CAPTAIN JOHN BROWN, an officer of the Ninety-second Regiment Ohio Volunteer Infantry, was a Scotchman by birth, and emigrated to this country when he was about eighteen years of age. He was an industrious and honorable gentleman, identifying himself with all the moral and secular interests of the communities in which he was located. When, the storm of war broke over his adopted country, it found him an outspoken and staunch patriot, ready to help in any way to preserve the life and unity of the Republic. In 1862 he aided in the raising of a company here at Summerfield that united with other companies at Camp Marietta, forming the Ninety-second Ohio Volunteer Infantry.   The company was called Company D, of which he was elected first lieutenant; and in June, 1863, was promoted to the captaincy of Company H of the same regiment. He was a splendid officer, beloved by all his men, ready to share with his men in all the hardships and dangers of an army life in active service. While gallantly leading his company on the dreadful field of Chickamauga, September 19, 1863, he was wounded in the heel or ankle; at the time no thoughts were entertained but that he would get well. He was taken back to Nashville, where, unexpectedly to almost all, he died on the 5th of October. His remains were brought back to Summerfield, October 10, 1863, and buried in the old cemetery on the hill.

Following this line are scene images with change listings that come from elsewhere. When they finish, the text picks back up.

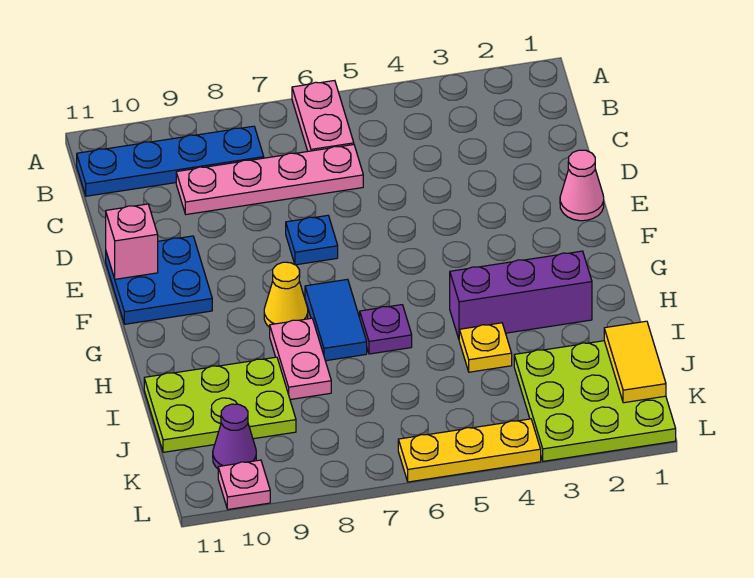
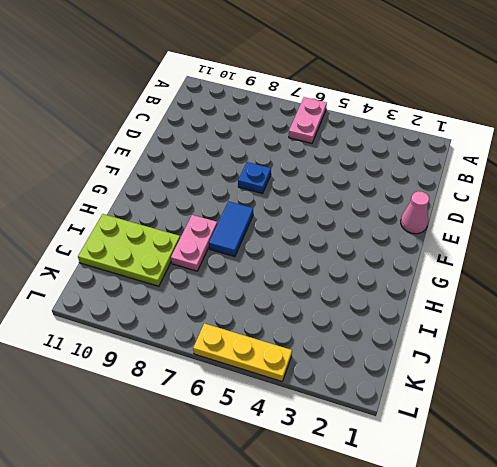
none -> blue plate B8:B11 level 1
none -> pink plate C6:C9 level 1
none -> blue plate E10:F11 level 1

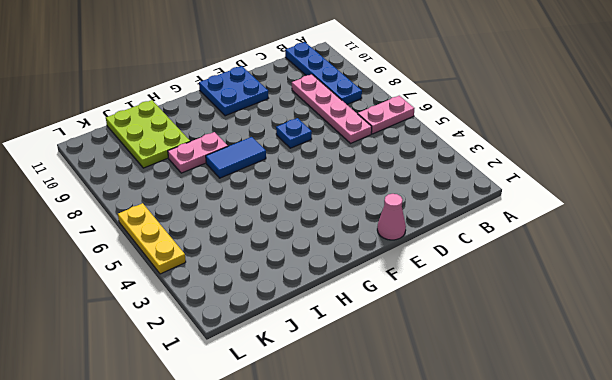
none -> yellow cone G8 level 1
none -> purple brick H2:H4 level 1
none -> purple plate H6 level 1

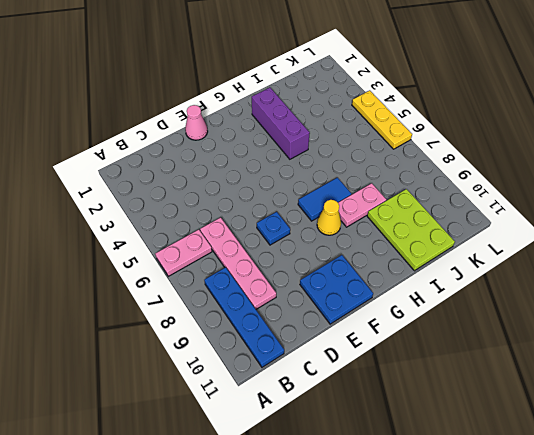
none -> purple plate H6 level 1
none -> yellow plate I4 level 1
none -> lime plate J1:L3 level 1

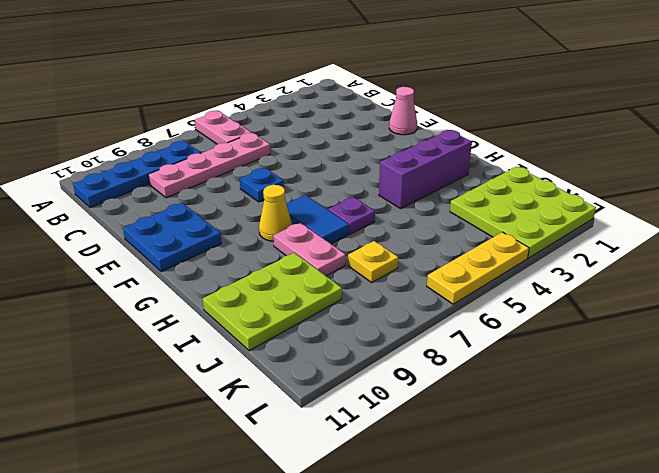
yellow plate J7 level 1 -> yellow plate I4 level 1
none -> purple cone K10 level 1
none -> pink plate L10 level 1
none -> pink brick E11 level 2

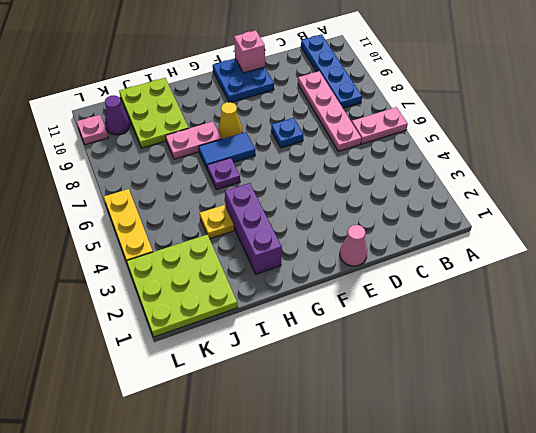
none -> yellow tile J1:K1 level 2

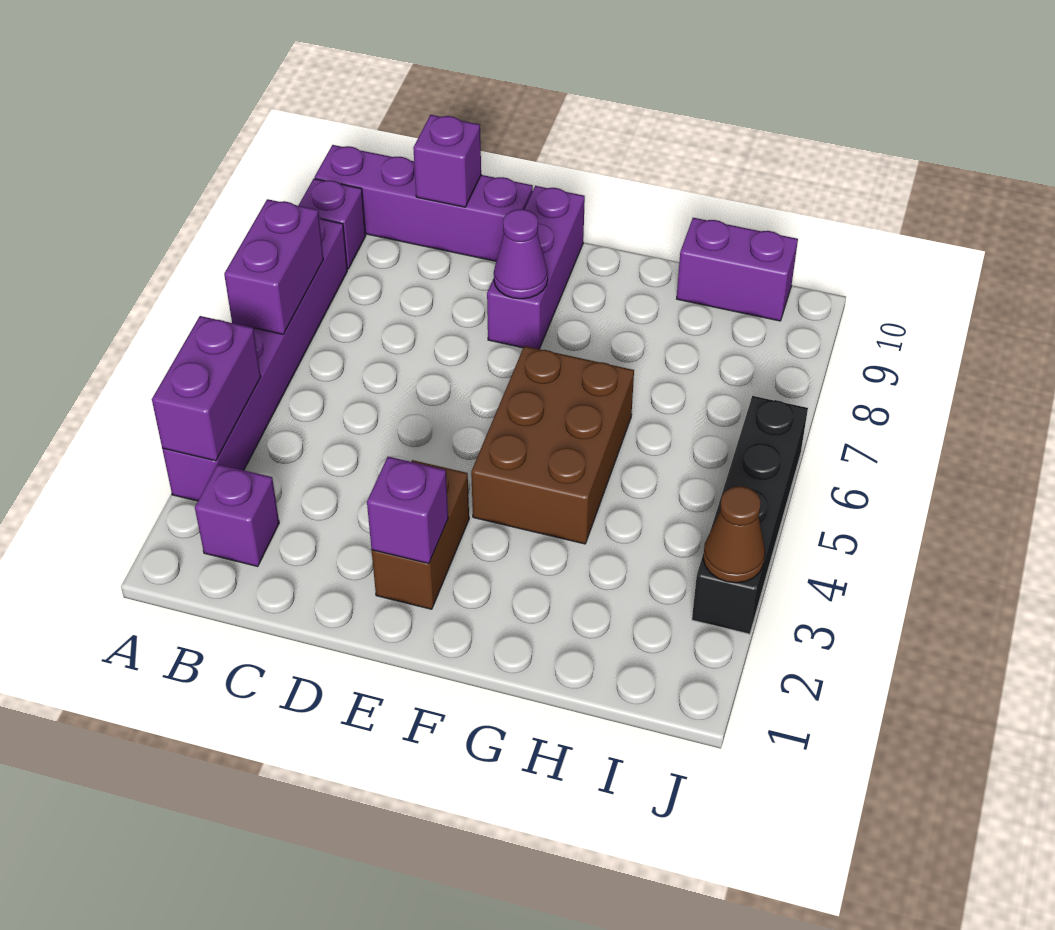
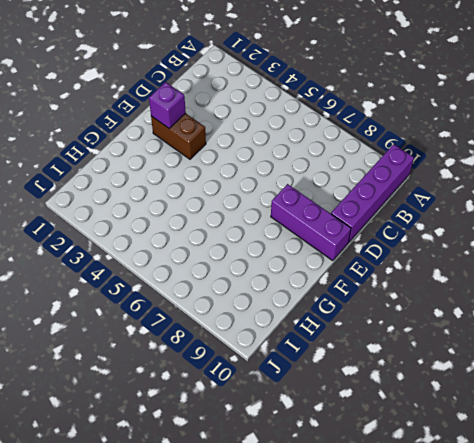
none -> purple brick A3:A8 level 1
none -> purple brick A9 level 1
none -> purple brick B2 level 1

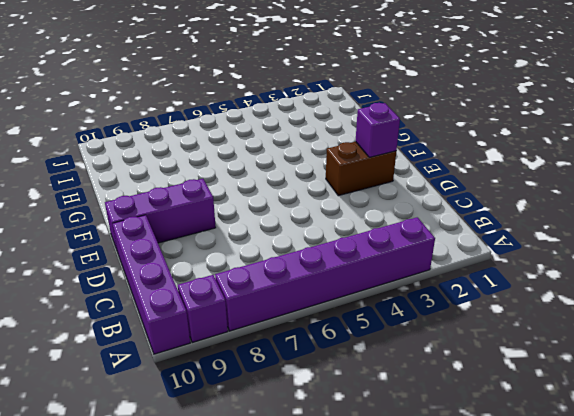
none -> purple brick B2 level 1
none -> brown brick F4:G6 level 1
none -> purple brick H10:I10 level 1

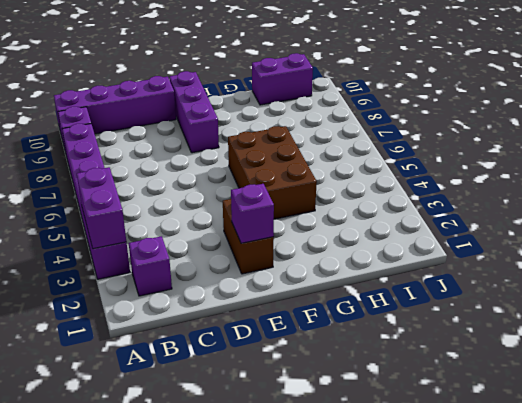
none -> black brick J3:J6 level 1
none -> purple brick A6:A7 level 2
none -> purple brick C10 level 2

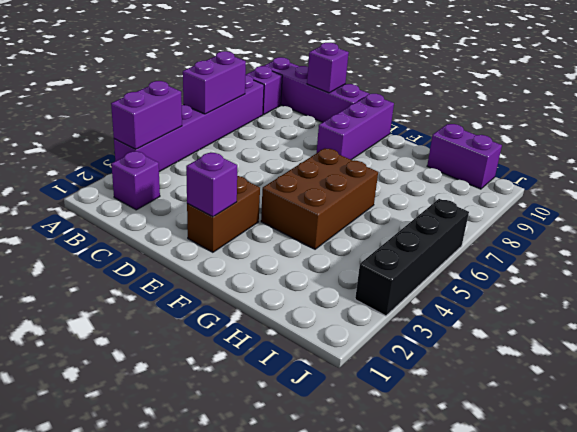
none -> purple cone E8 level 2
none -> brown cone J3 level 2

LIEUTENANT WILLIAM R. KIRK was born in Guernsey County, Ohio, in 1835, and came to Sarahsville in 1854. In 1862 he enlisted as private in Company E, Ninety-second Ohio Volunteer Infantry. By virtue of his unimpeachable record as a soldier he rose from a private to the lieutenancy of his company. His regiment was attached to the Army of the Cumberland, and he participated in all the notable battles in which it was engaged. He was mustered out with his company at the close of the war, and returned to his home in Sarahsville, where he now resides.